The following table provides a summary of shopping centers acquired during the nine months ended September 30, 2011 (in thousands):
Date Purchased
Property Name
City/State
 
Purchase Price
Debt Assumed, Net of Premiums
Intangible Assets
Intangible Liabilities
6/2/2011
Ocala Corners
Tallahassee, FL
$
11,129

5,937

1,724

2,558

8/18/2011
Oak Shade Town Center
Davis, CA
 
34,871

12,456

2,320

1,658

9/26/2011
Tech Ridge Center
Austin, TX
 
55,400

12,793

4,519

936

 
 
 
$
101,400

31,186

8,563

5,152


 
During the three and nine months ended September 30, 2011, the Company expensed approximately $491,000 and $707,000, respectively, of acquisition-related costs in connection with these property acquisitions, which are included in other operating expenses in the accompanying Consolidated Statements of Operations.
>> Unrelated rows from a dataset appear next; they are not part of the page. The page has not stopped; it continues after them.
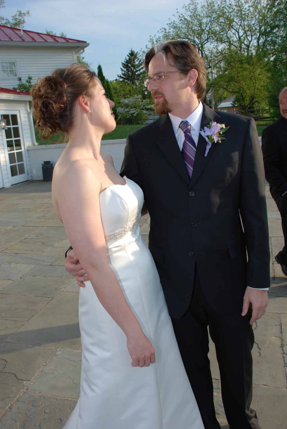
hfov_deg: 40.1
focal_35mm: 33
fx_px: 393
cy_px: 214
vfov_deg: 57.2
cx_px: 144
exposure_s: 1/160
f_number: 6.3
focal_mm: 22
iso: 100
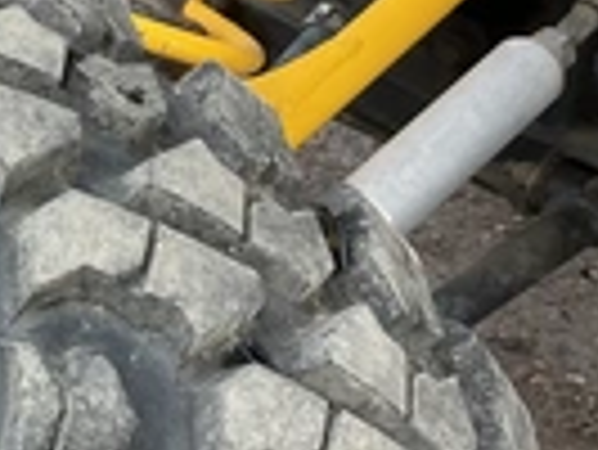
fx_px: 1504
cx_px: -67
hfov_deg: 21.3
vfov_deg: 17.0
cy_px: 266
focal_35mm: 87
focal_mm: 3
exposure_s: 1/122
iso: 25
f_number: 1.8
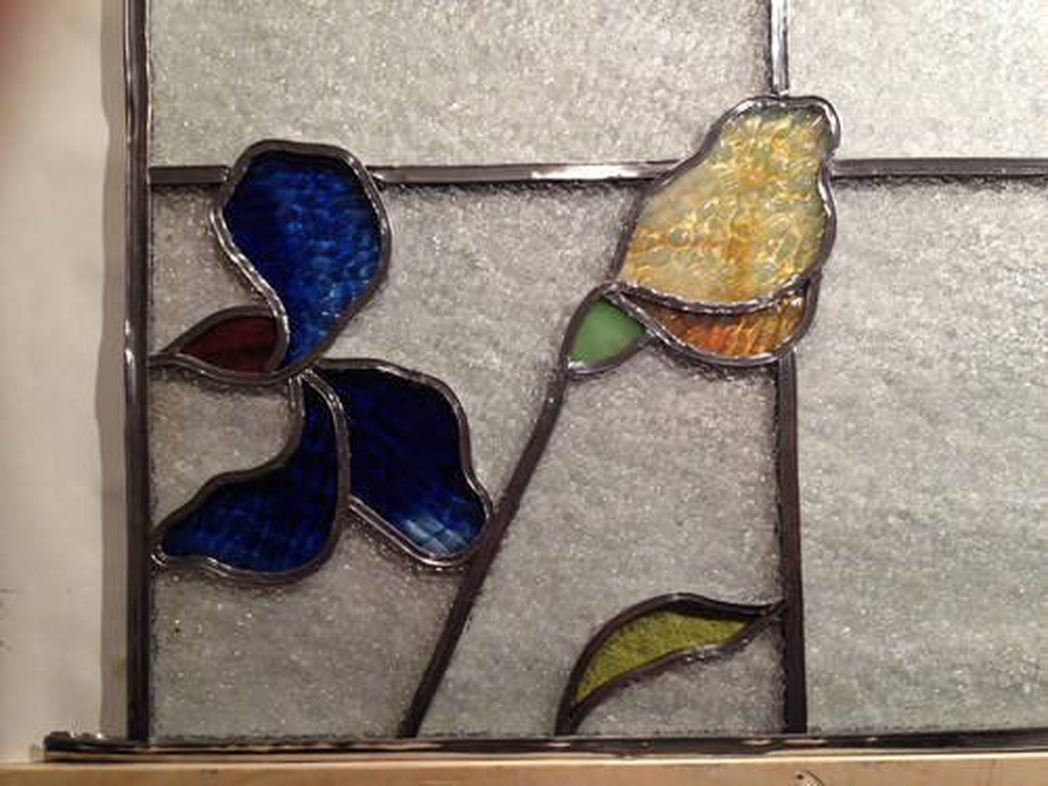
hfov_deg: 52.6
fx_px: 1060
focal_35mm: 35
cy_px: 393
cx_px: 524
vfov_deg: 40.7
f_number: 2.4
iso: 125
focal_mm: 4.28
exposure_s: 1/20
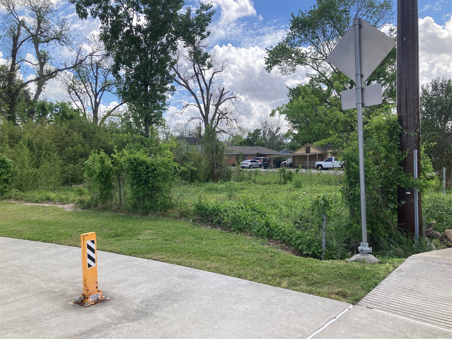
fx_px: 366
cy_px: 170
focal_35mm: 28
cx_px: 226
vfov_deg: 49.7
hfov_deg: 63.4
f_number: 1.8
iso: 20
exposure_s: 1/1548
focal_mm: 3.99
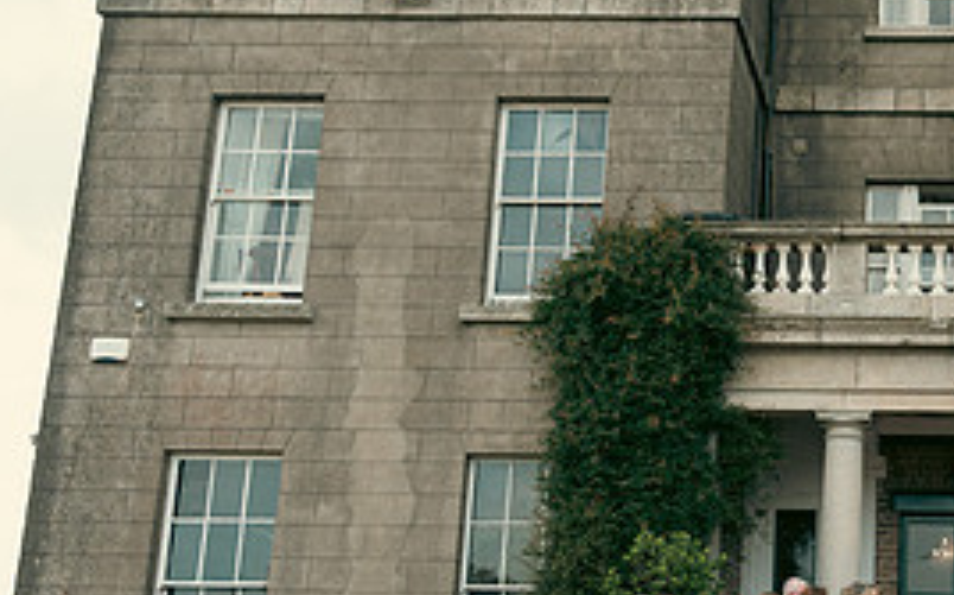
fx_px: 1377
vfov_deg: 24.1
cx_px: 958
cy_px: 436
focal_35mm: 53
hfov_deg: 34.7
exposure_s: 1/640
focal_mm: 24
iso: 125
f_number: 3.5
The impact of these acquired properties is not considered significant to the Company's operating results for the nine months ended September 30, 2011.
In addition to the above shopping center acquisitions, on May 4, 2011, the Company entered into an agreement with the DESCO Group ("DESCO") to redeem its entire 16.35% interest in Macquarie CountryWide-Regency-DESCO, LLC ("MCWR-DESCO"). The agreement allowed for a distribution-in-kind ("DIK") of the assets in the co-investment partnership. The assets were distributed as 100% ownership interests to DESCO and to Regency after a selection process, as provided for by the agreement. Regency selected four assets, all in the St. Louis market. The properties which the Company received through the DIK were recorded at the carrying value of the Company's equity investment of $18.8 million. Additionally, as part of the agreement, Regency received a $5.0 million disposition fee at closing on May 4, 2011 to buyout its asset, property, and leasing management contracts, and will receive $1.0 million for transition services it will continue to provide through 2011, of which $625,000 has been recognized.